Excerpted data:
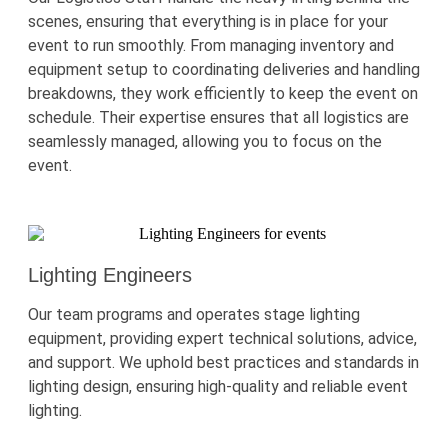
scenes, ensuring that everything is in place for your
event to run smoothly. From managing inventory and
equipment setup to coordinating deliveries and handling
breakdowns, they work efficiently to keep the event on
schedule. Their
expertise
ensures that all
logistics
are
seamlessly managed, allowing you to focus on the
event.
Lighting Engineers
Our team programs and
operates
stage lighting
equipment, providing expert technical solutions, advice,
and support. We uphold best practices and standards in
lighting design, ensuring high-quality and reliable event
lighting.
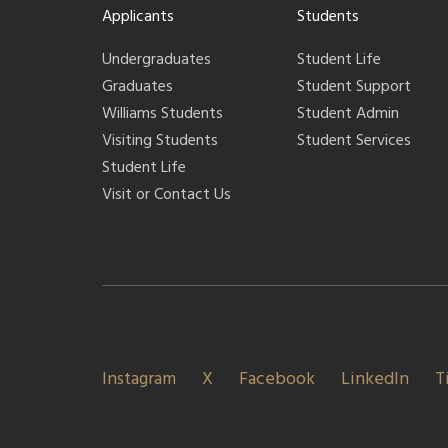
Applicants
Students
Undergraduates
Student Life
Graduates
Student Support
Williams Students
Student Admin
Visiting Students
Student Services
Student Life
Visit or Contact Us
Instagram
X
Facebook
LinkedIn
T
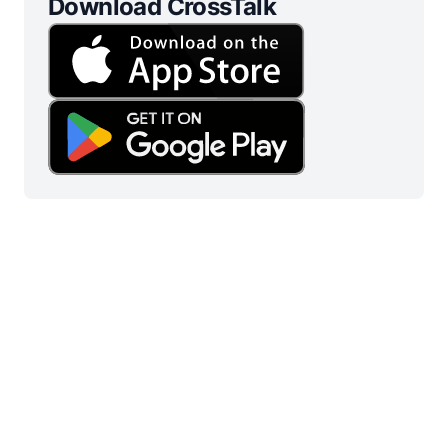
Download CrossTalk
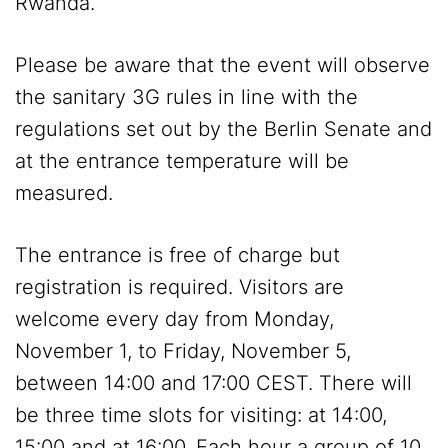
Rwanda.
Please be aware that the event will observe
the sanitary 3G rules in line with the
regulations set out by the Berlin Senate and
at the entrance temperature will be
measured.
The entrance is free of charge but
registration is required. Visitors are
welcome every day from Monday,
November 1, to Friday, November 5,
between 14:00 and 17:00 CEST. There will
be three time slots for visiting: at 14:00,
15:00 and at 16:00. Each hour a group of 10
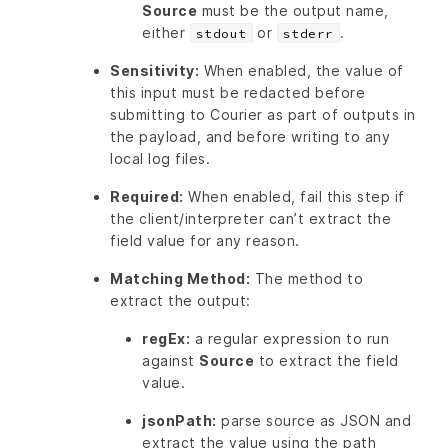
Source
must be the output name,
either
or
.
stdout
stderr
Sensitivity:
When enabled, the value of
this input must be redacted before
submitting to Courier as part of outputs in
the payload, and before writing to any
local log files.
Required:
When enabled, fail this step if
the client/interpreter can’t extract the
field value for any reason.
Matching Method:
The method to
extract the output:
regEx:
a regular expression to run
against
Source
to extract the field
value.
jsonPath:
parse source as JSON and
extract the value using the path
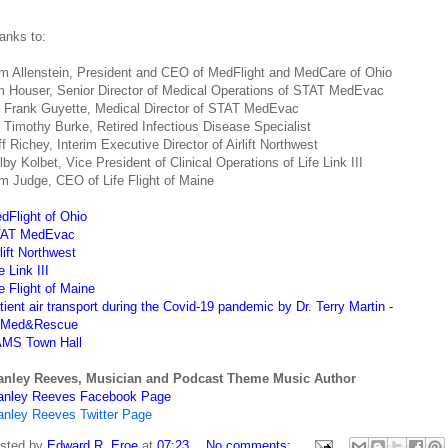
anks to:
m Allenstein, President and CEO of MedFlight and MedCare of Ohio
m Houser, Senior Director of Medical Operations of STAT MedEvac
. Frank Guyette, Medical Director of STAT MedEvac
. Timothy Burke, Retired Infectious Disease Specialist
ff Richey, Interim Executive Director of Airlift Northwest
lby Kolbet, Vice President of Clinical Operations of Life Link III
m Judge, CEO of Life Flight of Maine
dFlight of Ohio
AT MedEvac
rlift Northwest
e Link III
fe Flight of Maine
tient air transport during the Covid-19 pandemic by Dr. Terry Martin -
rMed&Rescue
MS Town Hall
anley Reeves, Musician and Podcast Theme Music Author
anley Reeves Facebook Page
anley Reeves Twitter Page
sted by
Edward R. Eroe
at
07:23
No comments:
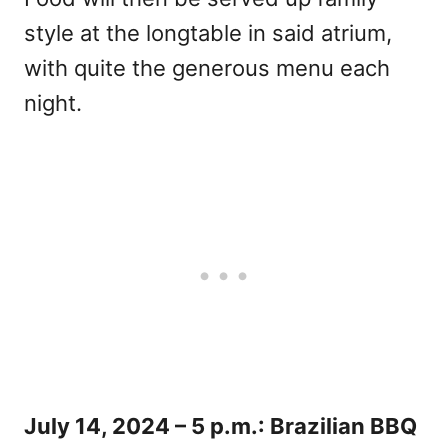
style at the longtable in said atrium,
with quite the generous menu each
night.
July 14, 2024 – 5 p.m.: Brazilian BBQ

Instructions for the task: In the material above, each line with the word "ensuring" should be copied.

Task output:
scenes, ensuring that everything is in place for your
lighting design, ensuring high-quality and reliable event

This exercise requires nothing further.